| YOUR TASK |
From the entries that follow, copy exactly the lines beginning at the line holding "516 625 542" and continuing through the line holding "694 112 726H59L47".

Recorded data

= Beginning of Section =

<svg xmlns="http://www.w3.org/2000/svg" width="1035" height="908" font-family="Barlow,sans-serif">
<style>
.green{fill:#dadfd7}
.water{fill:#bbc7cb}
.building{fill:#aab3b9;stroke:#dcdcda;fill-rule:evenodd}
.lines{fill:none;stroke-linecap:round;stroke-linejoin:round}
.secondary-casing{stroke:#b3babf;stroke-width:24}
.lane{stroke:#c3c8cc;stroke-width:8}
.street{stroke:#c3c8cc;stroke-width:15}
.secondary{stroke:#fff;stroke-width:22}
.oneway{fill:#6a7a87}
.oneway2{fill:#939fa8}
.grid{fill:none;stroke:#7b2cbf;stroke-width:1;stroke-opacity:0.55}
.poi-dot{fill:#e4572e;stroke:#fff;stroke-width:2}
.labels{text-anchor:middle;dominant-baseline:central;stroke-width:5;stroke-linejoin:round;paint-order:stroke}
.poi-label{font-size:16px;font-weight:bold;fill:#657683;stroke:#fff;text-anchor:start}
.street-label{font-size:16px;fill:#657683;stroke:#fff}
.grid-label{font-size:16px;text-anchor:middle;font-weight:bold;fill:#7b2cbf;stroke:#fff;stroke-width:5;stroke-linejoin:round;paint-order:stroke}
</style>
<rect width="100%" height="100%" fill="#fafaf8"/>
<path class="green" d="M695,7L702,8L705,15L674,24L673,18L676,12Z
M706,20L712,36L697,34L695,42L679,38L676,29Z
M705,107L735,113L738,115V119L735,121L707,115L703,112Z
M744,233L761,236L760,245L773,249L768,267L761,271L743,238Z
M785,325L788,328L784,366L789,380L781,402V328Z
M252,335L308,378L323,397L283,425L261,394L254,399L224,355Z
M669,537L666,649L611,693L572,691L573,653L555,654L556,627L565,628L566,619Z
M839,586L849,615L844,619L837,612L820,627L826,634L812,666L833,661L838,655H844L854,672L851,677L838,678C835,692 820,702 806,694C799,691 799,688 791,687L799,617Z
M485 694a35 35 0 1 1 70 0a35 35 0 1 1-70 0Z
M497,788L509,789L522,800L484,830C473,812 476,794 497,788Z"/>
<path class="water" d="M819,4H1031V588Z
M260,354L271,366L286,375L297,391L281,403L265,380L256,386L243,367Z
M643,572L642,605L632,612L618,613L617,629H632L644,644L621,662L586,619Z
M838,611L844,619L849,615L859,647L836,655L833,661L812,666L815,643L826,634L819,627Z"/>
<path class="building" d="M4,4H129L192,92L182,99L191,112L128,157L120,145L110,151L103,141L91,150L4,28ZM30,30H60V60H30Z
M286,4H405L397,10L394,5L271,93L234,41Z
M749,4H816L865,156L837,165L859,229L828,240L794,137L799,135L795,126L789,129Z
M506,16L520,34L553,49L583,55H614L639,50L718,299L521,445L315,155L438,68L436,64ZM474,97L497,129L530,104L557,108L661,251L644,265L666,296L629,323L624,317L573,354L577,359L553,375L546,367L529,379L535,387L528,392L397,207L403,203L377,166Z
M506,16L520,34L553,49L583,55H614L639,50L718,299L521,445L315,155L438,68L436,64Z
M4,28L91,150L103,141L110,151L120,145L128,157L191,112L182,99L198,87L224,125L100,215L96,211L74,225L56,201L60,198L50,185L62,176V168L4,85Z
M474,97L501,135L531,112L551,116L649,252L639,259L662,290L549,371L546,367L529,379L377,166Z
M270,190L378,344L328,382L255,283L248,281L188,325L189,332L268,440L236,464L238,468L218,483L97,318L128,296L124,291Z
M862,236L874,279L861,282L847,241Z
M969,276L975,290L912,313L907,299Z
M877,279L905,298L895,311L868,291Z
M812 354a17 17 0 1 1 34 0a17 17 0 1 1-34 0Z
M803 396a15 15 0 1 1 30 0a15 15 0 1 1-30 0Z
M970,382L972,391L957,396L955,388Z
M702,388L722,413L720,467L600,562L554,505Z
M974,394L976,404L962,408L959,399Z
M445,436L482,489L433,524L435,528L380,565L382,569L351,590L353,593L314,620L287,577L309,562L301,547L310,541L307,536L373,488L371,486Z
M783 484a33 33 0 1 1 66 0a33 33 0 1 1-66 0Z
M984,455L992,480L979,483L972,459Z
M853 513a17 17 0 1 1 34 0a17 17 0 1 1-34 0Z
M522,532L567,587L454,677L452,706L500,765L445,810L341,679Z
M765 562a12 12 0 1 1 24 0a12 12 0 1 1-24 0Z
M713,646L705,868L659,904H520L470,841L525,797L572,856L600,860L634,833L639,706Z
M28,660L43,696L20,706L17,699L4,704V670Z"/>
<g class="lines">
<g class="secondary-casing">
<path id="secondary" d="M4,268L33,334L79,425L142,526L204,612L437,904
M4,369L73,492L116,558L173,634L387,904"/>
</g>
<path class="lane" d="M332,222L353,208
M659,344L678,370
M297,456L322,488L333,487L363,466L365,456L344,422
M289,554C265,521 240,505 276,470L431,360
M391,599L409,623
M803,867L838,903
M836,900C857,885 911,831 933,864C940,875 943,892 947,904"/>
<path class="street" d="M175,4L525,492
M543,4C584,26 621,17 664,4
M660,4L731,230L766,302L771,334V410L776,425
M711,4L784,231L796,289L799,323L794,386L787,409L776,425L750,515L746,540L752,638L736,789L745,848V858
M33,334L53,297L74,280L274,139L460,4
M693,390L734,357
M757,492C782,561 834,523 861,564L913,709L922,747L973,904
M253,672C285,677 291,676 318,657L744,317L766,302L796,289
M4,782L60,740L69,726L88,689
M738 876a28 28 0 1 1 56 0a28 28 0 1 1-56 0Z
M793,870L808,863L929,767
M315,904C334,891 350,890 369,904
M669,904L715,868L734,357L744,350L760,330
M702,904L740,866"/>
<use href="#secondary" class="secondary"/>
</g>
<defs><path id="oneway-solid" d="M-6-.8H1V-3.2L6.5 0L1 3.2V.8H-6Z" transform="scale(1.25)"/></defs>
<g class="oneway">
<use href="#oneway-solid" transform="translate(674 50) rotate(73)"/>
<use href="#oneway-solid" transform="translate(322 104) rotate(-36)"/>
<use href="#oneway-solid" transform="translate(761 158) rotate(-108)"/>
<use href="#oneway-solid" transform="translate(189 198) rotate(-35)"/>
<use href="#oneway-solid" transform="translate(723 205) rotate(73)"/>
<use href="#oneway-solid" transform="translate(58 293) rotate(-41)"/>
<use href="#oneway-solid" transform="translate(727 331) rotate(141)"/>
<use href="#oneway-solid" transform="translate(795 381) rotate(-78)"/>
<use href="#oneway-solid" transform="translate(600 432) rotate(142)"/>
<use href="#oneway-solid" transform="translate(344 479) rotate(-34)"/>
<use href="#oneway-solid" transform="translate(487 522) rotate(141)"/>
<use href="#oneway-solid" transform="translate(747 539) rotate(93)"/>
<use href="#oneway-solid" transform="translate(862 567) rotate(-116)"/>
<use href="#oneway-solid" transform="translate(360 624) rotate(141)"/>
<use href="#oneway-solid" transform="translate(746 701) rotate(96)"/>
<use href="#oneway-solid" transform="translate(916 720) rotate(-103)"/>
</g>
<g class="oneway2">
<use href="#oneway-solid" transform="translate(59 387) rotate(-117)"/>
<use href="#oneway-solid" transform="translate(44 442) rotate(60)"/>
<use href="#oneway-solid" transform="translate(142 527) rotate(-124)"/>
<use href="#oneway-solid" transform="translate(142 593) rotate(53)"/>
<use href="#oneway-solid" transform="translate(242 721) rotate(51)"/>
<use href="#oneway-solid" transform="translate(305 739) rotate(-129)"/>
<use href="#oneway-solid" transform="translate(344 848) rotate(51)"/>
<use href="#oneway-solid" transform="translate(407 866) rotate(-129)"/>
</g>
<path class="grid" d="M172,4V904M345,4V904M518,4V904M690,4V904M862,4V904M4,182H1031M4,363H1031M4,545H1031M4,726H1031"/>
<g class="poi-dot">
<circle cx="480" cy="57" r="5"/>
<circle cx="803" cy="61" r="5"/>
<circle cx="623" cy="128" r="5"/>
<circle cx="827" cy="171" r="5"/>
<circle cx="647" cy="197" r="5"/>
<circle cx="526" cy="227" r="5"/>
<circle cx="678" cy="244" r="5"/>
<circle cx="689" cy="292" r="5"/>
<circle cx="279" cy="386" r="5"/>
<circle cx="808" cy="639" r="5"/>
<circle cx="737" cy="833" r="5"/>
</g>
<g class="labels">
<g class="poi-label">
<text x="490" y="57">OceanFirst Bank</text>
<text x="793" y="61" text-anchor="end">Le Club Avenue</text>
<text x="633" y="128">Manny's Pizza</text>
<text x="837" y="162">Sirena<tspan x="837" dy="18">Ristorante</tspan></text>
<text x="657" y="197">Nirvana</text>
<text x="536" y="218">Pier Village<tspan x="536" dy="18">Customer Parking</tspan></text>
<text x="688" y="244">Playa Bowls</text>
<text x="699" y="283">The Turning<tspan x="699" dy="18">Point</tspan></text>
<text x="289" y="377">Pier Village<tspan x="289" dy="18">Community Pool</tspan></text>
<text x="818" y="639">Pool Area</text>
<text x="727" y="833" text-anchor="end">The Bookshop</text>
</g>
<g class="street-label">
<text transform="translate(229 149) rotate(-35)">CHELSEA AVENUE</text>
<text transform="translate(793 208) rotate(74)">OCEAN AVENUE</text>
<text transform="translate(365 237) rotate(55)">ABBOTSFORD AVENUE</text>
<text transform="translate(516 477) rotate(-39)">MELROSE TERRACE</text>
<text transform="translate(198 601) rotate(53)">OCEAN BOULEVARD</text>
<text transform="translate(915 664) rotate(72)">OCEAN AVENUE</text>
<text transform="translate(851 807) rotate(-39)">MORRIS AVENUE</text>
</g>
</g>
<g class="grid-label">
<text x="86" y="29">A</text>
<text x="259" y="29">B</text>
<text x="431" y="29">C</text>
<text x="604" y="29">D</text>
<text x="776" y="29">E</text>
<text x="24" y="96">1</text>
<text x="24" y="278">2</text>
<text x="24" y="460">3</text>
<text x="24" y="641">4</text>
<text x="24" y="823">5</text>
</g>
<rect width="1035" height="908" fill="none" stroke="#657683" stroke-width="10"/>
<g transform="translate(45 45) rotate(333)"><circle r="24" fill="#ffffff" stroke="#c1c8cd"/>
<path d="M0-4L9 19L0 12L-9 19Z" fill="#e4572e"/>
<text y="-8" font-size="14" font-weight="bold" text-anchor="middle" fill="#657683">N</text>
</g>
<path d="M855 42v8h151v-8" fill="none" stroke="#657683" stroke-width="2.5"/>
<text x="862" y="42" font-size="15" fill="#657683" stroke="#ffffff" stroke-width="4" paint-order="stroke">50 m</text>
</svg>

= End of Section =
= Beginning of Section =

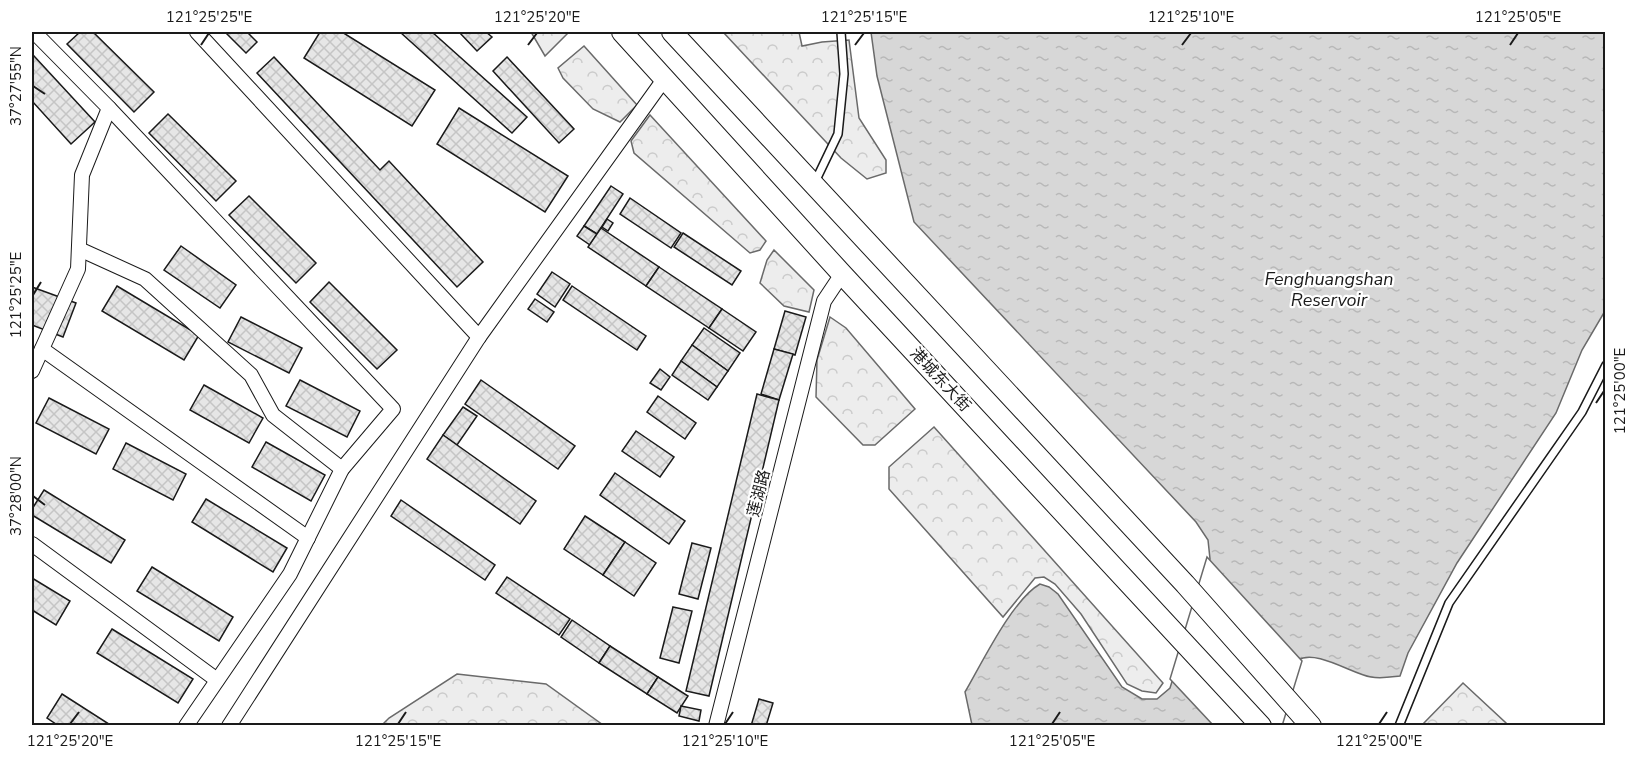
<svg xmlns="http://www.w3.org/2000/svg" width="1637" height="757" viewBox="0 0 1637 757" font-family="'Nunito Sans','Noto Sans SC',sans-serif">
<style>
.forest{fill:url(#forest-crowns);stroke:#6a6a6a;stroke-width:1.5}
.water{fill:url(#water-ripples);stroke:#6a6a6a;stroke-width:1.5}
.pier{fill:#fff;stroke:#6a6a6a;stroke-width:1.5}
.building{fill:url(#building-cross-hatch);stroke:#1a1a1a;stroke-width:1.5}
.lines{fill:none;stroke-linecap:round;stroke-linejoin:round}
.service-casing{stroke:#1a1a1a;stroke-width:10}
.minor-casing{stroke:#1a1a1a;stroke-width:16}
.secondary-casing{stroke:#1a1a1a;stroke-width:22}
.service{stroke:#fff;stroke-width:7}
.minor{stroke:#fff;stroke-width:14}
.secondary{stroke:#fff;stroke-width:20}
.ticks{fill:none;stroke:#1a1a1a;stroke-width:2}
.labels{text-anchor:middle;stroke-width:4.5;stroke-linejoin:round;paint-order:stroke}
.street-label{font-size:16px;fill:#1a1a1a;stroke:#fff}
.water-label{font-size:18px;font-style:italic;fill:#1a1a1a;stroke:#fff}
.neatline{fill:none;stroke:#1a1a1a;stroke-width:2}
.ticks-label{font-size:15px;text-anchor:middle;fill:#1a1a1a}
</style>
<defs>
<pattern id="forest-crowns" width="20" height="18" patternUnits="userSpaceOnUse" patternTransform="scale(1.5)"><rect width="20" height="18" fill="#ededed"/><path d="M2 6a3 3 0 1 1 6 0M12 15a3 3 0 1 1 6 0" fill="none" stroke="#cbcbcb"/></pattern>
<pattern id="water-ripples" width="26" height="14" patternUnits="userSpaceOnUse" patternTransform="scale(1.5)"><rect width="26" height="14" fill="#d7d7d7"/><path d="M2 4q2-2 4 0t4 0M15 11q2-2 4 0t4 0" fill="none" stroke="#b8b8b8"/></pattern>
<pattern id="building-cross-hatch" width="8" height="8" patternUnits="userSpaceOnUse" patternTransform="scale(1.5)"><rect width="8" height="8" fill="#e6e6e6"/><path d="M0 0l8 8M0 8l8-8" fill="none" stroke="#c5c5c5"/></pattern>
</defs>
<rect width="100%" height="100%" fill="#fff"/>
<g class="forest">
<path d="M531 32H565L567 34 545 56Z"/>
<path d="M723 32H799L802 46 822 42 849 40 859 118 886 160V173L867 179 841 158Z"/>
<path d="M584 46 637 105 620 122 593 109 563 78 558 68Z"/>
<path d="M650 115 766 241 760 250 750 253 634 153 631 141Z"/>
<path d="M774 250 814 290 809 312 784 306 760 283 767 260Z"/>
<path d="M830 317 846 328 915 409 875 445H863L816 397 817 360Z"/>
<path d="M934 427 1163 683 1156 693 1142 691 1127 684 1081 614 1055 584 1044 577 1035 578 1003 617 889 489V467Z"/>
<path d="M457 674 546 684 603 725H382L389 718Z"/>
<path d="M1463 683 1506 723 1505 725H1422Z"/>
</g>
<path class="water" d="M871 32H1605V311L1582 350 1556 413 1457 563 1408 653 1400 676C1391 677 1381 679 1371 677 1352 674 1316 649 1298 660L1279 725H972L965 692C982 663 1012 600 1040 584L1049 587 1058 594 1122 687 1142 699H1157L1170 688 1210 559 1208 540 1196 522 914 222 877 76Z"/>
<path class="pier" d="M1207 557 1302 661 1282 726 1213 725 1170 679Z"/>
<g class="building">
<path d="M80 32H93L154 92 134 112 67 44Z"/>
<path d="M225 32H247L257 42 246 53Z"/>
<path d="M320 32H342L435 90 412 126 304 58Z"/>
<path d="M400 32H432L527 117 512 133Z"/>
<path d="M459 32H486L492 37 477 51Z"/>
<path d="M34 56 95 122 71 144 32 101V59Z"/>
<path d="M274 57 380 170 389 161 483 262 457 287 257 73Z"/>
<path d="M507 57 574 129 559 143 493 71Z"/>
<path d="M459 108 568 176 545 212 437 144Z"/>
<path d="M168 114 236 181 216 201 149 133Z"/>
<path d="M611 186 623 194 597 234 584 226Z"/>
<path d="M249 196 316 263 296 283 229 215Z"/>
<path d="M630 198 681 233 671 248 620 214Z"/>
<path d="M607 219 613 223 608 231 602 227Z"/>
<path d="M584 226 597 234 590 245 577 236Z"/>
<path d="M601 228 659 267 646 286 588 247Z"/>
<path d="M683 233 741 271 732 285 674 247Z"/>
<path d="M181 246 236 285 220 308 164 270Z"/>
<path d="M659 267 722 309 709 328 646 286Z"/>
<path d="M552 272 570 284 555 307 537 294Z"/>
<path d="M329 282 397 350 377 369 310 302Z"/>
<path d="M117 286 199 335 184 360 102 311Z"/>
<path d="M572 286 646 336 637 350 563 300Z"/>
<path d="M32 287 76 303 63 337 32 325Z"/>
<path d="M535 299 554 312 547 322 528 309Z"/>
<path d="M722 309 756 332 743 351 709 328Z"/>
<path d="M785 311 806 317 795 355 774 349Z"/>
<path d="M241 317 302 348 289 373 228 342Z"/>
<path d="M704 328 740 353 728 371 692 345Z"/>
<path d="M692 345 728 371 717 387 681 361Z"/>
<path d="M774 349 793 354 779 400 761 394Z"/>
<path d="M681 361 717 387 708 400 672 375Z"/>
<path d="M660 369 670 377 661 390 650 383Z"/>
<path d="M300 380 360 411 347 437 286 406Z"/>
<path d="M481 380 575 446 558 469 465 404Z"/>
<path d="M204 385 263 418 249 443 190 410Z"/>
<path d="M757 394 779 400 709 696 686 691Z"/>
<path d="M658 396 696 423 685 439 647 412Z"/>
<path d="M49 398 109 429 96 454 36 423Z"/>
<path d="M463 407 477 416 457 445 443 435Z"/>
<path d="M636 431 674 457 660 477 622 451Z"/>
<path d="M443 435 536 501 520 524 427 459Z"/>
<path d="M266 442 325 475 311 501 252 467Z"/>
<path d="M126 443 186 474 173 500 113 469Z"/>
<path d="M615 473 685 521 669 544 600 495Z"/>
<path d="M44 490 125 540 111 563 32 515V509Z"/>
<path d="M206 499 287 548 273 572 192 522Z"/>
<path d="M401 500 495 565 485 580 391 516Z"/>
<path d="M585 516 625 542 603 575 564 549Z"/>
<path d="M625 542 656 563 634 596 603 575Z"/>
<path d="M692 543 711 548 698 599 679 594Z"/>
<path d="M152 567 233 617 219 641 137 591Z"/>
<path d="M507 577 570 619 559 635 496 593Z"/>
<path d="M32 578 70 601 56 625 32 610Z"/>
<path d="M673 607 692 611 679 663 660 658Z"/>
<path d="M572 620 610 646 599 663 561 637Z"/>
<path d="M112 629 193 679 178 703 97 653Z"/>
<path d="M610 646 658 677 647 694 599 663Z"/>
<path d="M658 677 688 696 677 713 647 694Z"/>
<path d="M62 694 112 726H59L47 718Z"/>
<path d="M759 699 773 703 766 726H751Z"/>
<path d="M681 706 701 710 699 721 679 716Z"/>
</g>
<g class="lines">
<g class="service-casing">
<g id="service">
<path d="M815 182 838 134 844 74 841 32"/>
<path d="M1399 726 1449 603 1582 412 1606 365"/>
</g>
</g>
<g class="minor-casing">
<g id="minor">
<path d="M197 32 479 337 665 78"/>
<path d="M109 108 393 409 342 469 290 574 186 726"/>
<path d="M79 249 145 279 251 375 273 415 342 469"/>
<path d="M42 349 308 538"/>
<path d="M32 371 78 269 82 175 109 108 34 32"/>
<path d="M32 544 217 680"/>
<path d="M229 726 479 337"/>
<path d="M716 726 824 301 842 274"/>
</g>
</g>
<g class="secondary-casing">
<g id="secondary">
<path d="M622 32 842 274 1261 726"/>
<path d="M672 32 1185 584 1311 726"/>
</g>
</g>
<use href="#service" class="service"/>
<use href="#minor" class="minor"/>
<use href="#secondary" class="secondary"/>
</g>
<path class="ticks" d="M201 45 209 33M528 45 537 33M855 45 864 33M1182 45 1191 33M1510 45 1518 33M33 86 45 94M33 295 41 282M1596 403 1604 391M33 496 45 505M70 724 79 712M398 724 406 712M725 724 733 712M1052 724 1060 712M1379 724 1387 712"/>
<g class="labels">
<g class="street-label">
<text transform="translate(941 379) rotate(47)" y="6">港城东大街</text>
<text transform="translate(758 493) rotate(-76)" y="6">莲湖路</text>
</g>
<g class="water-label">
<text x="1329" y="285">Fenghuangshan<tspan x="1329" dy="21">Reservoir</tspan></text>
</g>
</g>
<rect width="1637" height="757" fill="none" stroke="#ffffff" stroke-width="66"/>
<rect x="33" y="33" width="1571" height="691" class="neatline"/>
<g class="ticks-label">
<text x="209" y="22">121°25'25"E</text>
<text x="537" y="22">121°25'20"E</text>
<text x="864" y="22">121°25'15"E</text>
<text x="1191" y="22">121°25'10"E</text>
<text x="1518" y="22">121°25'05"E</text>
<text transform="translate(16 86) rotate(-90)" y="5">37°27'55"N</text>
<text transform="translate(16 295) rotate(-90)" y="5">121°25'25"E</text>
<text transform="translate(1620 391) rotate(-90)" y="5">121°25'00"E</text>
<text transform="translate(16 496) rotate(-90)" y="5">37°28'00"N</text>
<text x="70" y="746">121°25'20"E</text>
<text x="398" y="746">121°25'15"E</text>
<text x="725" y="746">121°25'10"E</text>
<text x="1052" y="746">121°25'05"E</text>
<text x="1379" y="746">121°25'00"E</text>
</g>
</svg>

= End of Section =

| EXERCISE RESULT |
<path d="M585 516 625 542 603 575 564 549Z"/>
<path d="M625 542 656 563 634 596 603 575Z"/>
<path d="M692 543 711 548 698 599 679 594Z"/>
<path d="M152 567 233 617 219 641 137 591Z"/>
<path d="M507 577 570 619 559 635 496 593Z"/>
<path d="M32 578 70 601 56 625 32 610Z"/>
<path d="M673 607 692 611 679 663 660 658Z"/>
<path d="M572 620 610 646 599 663 561 637Z"/>
<path d="M112 629 193 679 178 703 97 653Z"/>
<path d="M610 646 658 677 647 694 599 663Z"/>
<path d="M658 677 688 696 677 713 647 694Z"/>
<path d="M62 694 112 726H59L47 718Z"/>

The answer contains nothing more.